▸ **Work instruction**:
Look through the listing for the string "lane" and copy out every line that holds it.
*** Opening Record set ***
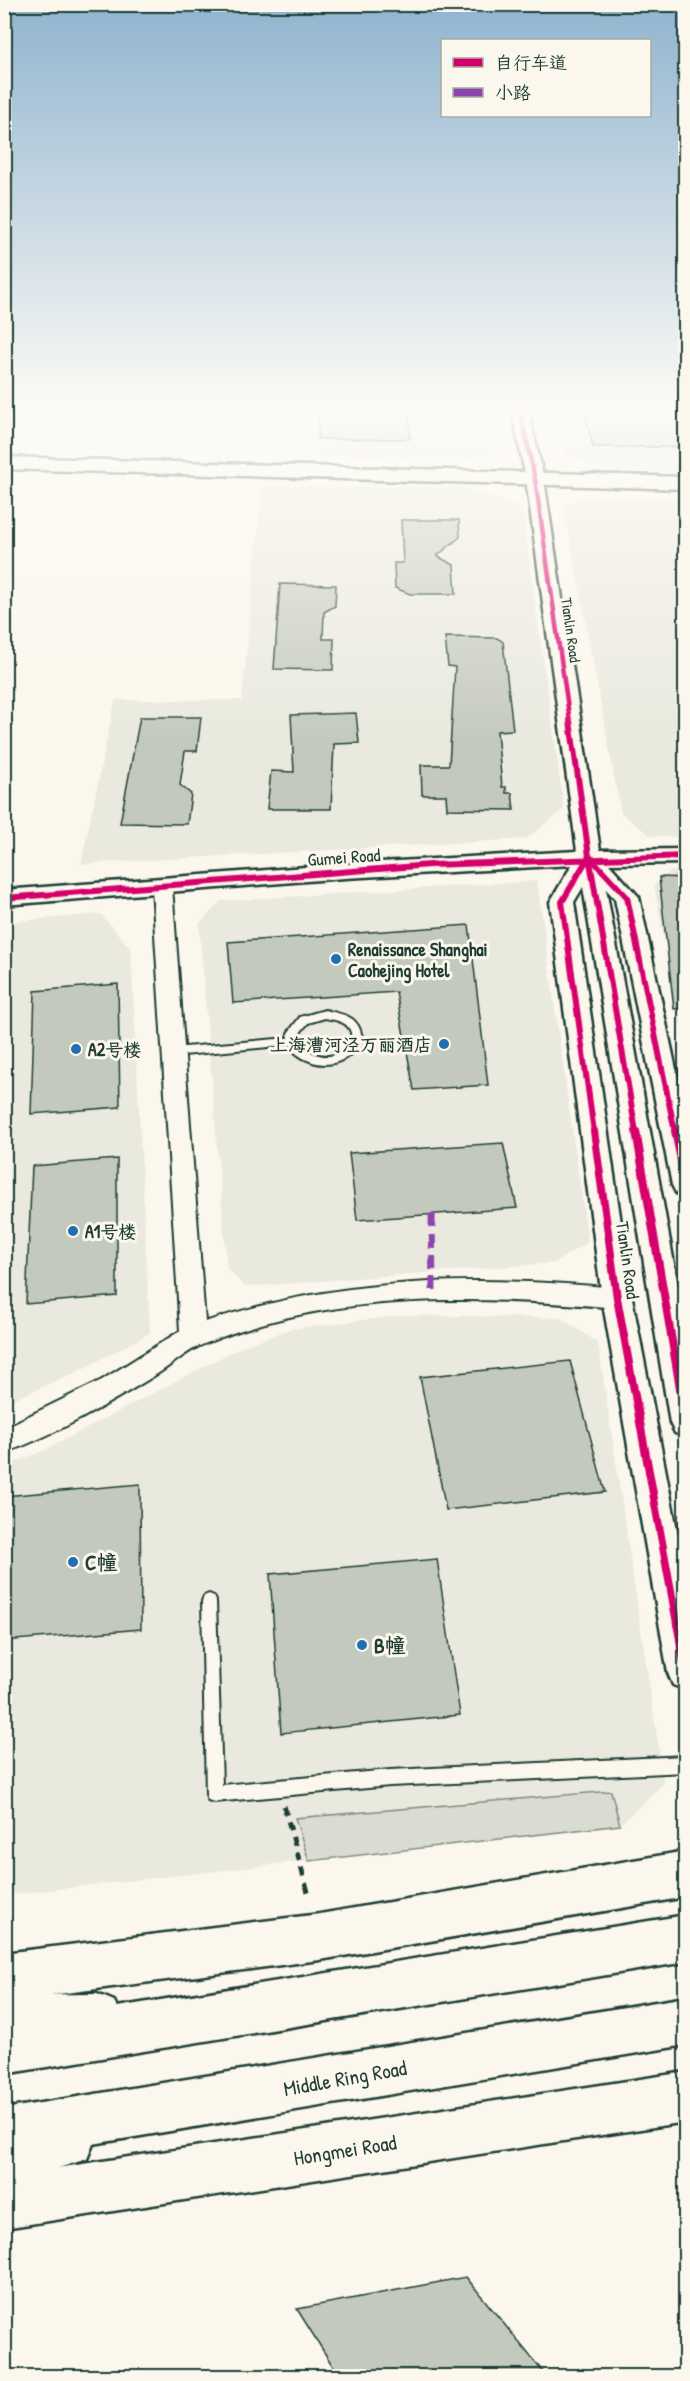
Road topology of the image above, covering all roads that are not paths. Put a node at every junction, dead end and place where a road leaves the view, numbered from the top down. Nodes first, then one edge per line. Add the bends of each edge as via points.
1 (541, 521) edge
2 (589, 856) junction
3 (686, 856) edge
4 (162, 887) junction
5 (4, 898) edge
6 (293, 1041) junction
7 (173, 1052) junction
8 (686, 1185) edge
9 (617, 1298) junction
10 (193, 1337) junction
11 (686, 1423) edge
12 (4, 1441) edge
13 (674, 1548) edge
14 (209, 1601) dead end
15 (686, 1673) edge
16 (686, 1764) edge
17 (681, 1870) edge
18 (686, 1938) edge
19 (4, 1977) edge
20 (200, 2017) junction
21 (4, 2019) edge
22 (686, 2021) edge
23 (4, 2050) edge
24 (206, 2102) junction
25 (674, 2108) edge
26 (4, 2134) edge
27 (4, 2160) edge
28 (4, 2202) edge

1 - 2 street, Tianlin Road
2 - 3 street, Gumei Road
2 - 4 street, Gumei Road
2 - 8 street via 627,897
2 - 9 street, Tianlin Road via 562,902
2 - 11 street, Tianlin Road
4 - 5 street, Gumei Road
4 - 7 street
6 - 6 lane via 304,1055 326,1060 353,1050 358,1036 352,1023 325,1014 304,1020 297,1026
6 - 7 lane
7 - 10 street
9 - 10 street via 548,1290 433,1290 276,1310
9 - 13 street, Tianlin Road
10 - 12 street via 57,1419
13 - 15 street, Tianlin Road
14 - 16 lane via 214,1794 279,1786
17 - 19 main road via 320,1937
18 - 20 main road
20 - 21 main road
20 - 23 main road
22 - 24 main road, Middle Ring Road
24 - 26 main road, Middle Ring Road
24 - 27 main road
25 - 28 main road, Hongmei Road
*** Closing Record set ***
▸ **Answer below**:
6 - 6 lane via 304,1055 326,1060 353,1050 358,1036 352,1023 325,1014 304,1020 297,1026
6 - 7 lane
14 - 16 lane via 214,1794 279,1786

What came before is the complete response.